Start of Text for analysis
/M4-Statistical-Methods

Statistical methods for time series forecasting applied to M4 data.

Primary LanguageR

M4 Statistical Methods

Applying various statistical methods to the M4 dataset:

  • Theoretical background
  • Statistical methods, i.e. benchmark methods of M4

Forecasting: Principles and Practice (FPP) files contain my notes of the respective chapters in the book, theoretical and practical aspects of the benchmark methods as well as general forecast aspects:

Hyndman, R. J., & Athanasopoulos, G. (2018) Forecasting: principles and practice, 2nd edition, OTexts: Melbourne, Australia.

Folder Structure

├── Jupyter Notebooks           <- Jupyter Notebooks using py
│   └─── src                    <- Source code for use in notebooks
├── RMarkdown                   <- .Rmd files (i.e. forecasting methods, benchmarks)
│   └─── html_outputs           <- Outputs of .Rmd files as html
├── R_benchmarks                <- R scripts for creating benchmarks + ETSARIMA
│    └─── archive               <- Discarded r scripts for benchmarks (too slow, unmodularized)
End of Text for analysis
Start of Dataset excerpts
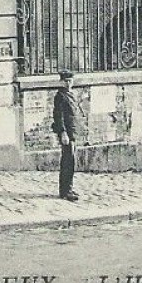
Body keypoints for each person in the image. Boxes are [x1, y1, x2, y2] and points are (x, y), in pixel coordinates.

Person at [52, 69, 80, 200]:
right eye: (66, 81)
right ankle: (65, 191)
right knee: (67, 161)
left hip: (72, 132)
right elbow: (59, 116)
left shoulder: (71, 94)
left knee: (71, 161)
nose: (68, 83)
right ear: (62, 82)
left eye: (70, 81)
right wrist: (63, 132)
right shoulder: (60, 96)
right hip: (67, 133)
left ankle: (69, 188)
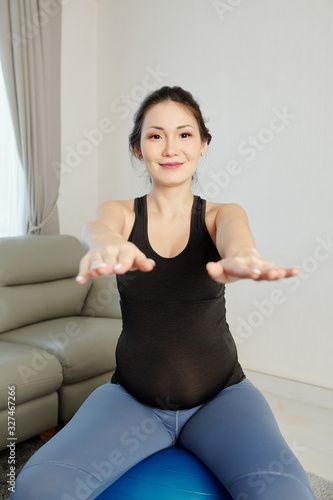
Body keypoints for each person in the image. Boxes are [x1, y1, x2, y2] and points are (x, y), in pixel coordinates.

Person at [11, 86, 315, 500]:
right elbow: (97, 228)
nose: (170, 147)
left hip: (220, 398)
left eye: (185, 134)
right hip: (132, 400)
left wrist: (242, 257)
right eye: (155, 135)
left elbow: (236, 239)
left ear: (204, 144)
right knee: (36, 487)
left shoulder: (221, 214)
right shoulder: (119, 213)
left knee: (286, 494)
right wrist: (104, 244)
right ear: (138, 148)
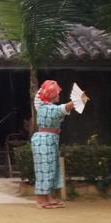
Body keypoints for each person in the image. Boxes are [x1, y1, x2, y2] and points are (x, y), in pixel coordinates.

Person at [31, 80, 80, 209]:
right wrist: (79, 99)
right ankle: (41, 199)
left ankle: (48, 197)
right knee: (45, 168)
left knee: (51, 168)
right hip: (45, 140)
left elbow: (63, 108)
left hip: (49, 139)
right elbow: (65, 107)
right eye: (57, 92)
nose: (59, 94)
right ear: (52, 94)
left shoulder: (44, 107)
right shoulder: (49, 108)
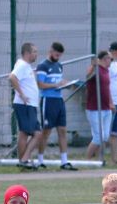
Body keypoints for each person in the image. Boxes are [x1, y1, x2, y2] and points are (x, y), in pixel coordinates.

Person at [37, 42, 78, 171]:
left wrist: (66, 84)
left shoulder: (59, 66)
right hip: (48, 100)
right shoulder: (43, 66)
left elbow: (58, 82)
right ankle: (40, 161)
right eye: (56, 55)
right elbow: (40, 84)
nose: (58, 57)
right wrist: (56, 85)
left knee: (62, 130)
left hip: (59, 100)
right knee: (46, 131)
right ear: (51, 51)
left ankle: (64, 161)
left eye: (60, 55)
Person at [9, 42, 41, 170]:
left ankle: (23, 161)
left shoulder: (26, 66)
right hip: (24, 105)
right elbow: (12, 77)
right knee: (32, 134)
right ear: (27, 53)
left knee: (29, 133)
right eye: (34, 52)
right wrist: (21, 94)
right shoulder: (22, 65)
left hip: (29, 105)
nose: (36, 54)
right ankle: (24, 160)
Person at [84, 50, 113, 162]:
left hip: (106, 108)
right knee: (98, 137)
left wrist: (111, 102)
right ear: (105, 59)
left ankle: (98, 160)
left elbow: (107, 89)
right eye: (110, 59)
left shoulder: (106, 71)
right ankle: (87, 160)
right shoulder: (96, 69)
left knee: (104, 136)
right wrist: (93, 65)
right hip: (94, 108)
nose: (111, 61)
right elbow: (88, 76)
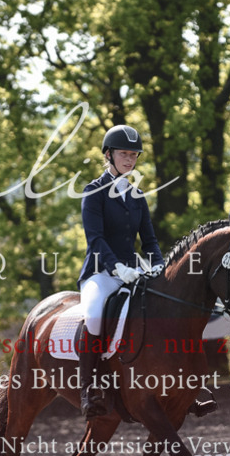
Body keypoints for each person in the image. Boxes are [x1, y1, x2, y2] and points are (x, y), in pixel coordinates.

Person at [77, 124, 218, 419]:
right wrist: (116, 267)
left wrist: (157, 266)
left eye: (134, 155)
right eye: (124, 154)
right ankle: (89, 390)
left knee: (162, 311)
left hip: (134, 270)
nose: (129, 160)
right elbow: (96, 239)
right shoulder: (94, 192)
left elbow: (150, 240)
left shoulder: (137, 196)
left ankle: (183, 388)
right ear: (109, 154)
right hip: (101, 273)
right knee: (93, 315)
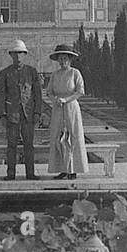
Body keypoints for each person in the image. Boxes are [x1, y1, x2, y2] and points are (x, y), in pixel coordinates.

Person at [0, 39, 43, 181]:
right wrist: (2, 114)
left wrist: (37, 112)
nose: (17, 57)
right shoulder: (5, 73)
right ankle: (11, 174)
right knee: (11, 145)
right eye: (15, 54)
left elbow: (37, 94)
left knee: (29, 145)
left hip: (28, 114)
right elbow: (1, 95)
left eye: (20, 53)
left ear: (25, 54)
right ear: (11, 55)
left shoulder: (31, 71)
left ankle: (30, 173)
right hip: (12, 114)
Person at [46, 44, 88, 180]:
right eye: (60, 59)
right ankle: (63, 169)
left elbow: (80, 91)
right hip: (58, 109)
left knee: (72, 137)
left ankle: (73, 169)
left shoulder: (75, 73)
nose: (62, 61)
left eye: (65, 59)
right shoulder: (55, 75)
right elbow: (49, 92)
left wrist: (66, 99)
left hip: (71, 108)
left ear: (70, 60)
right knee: (59, 138)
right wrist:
End of Dataset excerpts
Quote the stretch of the M4 forecasting page from "M4 Statistical Methods" through "OTexts: Melbourne, Australia.", word for word. The entries aren't needed for any of this.

## Task output
M4 Statistical Methods

Applying various statistical methods to the M4 dataset:

  • Theoretical background
  • Statistical methods, i.e. benchmark methods of M4

Forecasting: Principles and Practice (FPP) files contain my notes of the respective chapters in the book, theoretical and practical aspects of the benchmark methods as well as general forecast aspects:

Hyndman, R. J., & Athanasopoulos, G. (2018) Forecasting: principles and practice, 2nd edition, OTexts: Melbourne, Australia.